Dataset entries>

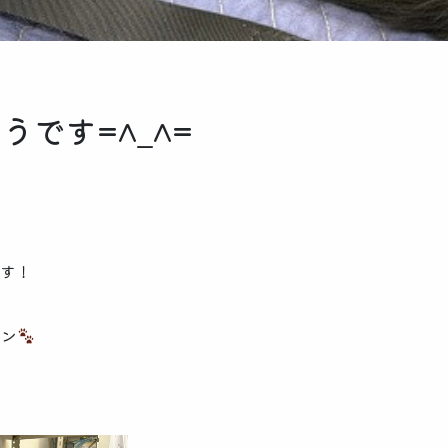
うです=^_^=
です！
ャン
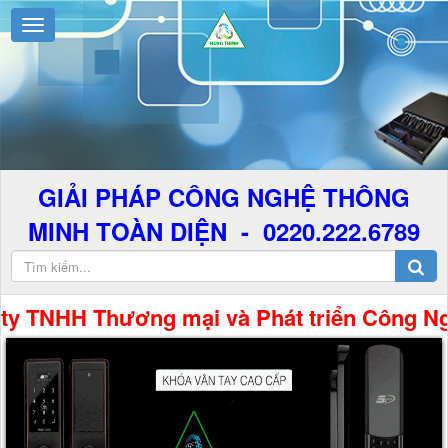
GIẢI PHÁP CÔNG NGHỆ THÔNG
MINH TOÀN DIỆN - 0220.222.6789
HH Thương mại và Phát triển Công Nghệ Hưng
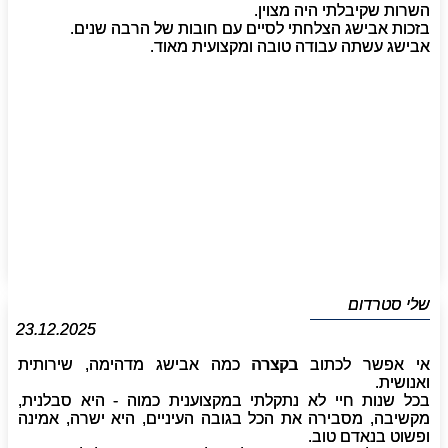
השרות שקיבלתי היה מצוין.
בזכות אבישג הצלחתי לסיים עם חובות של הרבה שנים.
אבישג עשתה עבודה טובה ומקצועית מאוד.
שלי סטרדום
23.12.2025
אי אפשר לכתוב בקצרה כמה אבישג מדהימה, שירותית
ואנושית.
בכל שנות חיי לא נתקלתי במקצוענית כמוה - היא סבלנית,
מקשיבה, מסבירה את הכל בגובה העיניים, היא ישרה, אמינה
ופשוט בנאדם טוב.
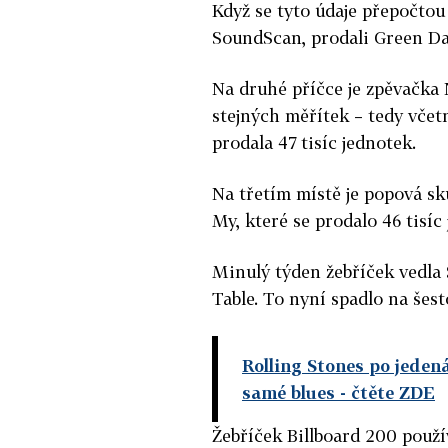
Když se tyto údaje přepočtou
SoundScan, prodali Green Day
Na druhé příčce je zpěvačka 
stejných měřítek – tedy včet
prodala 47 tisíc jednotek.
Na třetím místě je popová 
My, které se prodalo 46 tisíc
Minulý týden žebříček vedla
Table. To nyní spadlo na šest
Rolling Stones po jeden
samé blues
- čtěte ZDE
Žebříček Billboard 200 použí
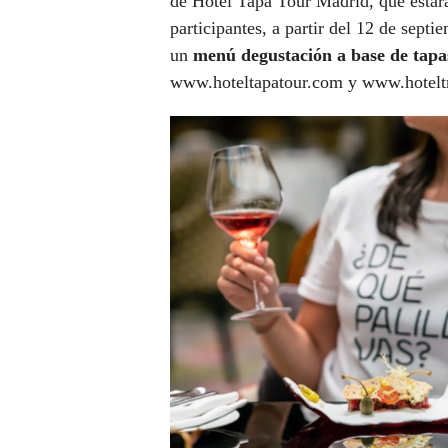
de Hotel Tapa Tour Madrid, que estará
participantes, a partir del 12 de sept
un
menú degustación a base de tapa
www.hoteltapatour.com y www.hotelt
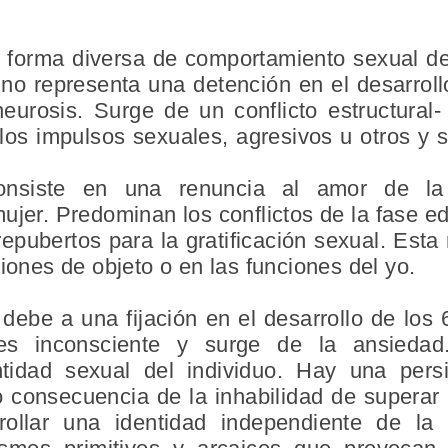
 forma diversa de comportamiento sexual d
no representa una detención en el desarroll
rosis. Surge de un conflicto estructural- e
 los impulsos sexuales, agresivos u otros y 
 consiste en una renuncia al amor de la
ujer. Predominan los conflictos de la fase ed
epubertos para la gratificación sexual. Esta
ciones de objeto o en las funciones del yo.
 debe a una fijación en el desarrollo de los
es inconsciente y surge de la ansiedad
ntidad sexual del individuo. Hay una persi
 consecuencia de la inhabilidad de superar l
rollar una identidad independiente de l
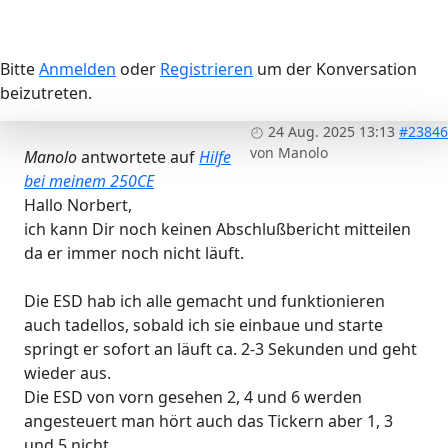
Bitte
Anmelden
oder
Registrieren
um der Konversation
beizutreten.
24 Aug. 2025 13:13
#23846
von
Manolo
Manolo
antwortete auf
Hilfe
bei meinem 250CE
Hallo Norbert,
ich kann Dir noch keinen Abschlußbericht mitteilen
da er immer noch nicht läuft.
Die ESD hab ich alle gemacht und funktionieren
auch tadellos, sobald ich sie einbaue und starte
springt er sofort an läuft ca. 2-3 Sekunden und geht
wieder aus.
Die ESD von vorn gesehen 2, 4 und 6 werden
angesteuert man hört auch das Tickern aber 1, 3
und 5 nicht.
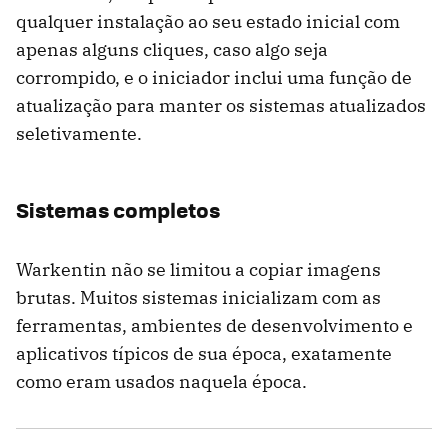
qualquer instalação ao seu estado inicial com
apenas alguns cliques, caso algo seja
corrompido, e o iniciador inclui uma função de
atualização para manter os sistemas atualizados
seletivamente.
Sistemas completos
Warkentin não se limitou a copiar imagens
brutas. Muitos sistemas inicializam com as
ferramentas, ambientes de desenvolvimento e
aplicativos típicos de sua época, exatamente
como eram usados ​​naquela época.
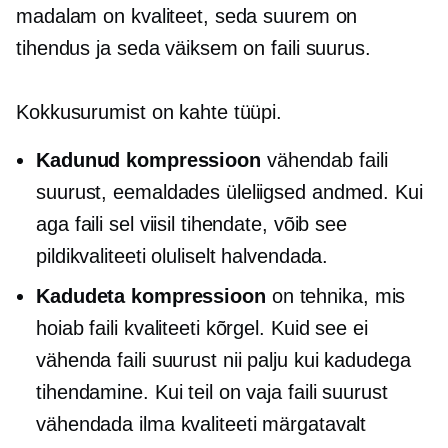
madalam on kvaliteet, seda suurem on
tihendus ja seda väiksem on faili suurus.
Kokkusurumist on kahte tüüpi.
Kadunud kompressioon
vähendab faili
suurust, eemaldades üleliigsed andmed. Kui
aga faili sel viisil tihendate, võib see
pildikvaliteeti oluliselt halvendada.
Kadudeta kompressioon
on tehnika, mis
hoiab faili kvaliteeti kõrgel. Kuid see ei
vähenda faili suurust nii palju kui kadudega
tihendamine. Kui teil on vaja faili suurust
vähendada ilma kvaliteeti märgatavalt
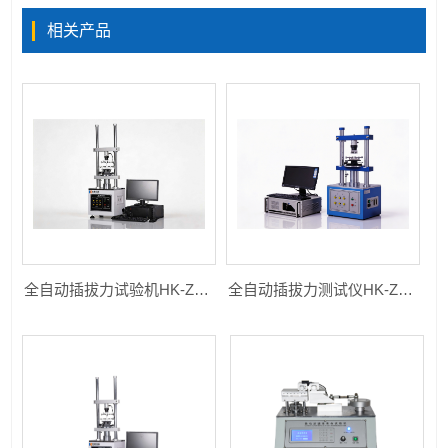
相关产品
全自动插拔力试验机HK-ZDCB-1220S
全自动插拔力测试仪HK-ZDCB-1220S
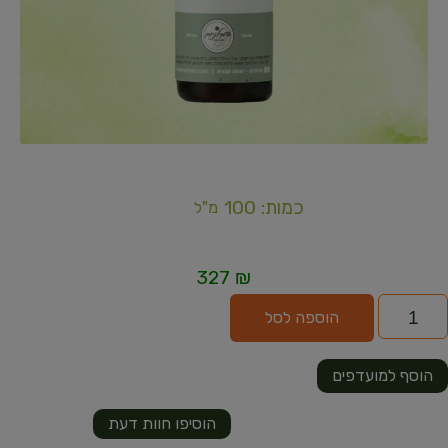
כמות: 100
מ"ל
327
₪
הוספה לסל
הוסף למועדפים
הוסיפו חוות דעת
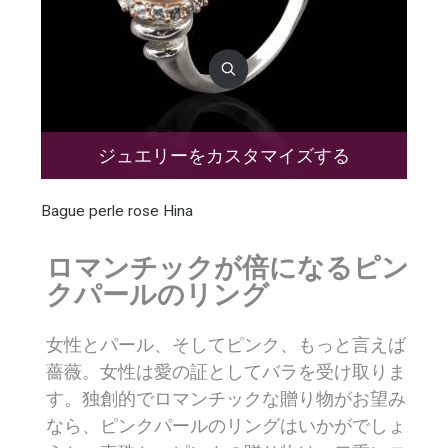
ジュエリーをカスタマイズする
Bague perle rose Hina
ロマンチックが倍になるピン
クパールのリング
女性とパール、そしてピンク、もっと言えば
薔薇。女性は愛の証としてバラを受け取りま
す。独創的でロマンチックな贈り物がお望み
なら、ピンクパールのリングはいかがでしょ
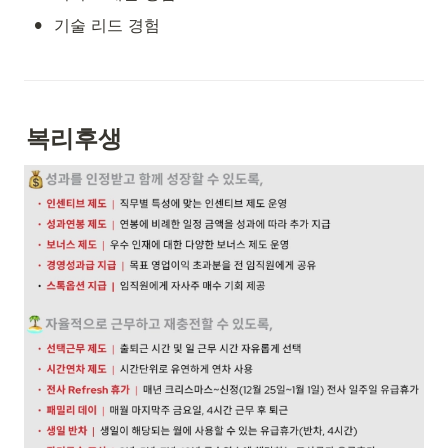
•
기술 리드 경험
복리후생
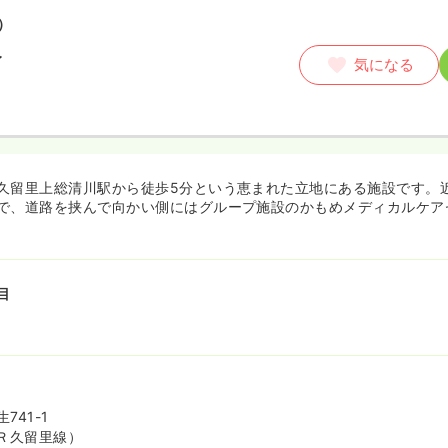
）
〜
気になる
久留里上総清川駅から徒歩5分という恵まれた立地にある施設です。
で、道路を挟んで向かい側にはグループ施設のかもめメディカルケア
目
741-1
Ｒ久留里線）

Aim of the task> Respond with a single number, namely how many lines of the entries contain the word "tisíc".

Result for this task> 2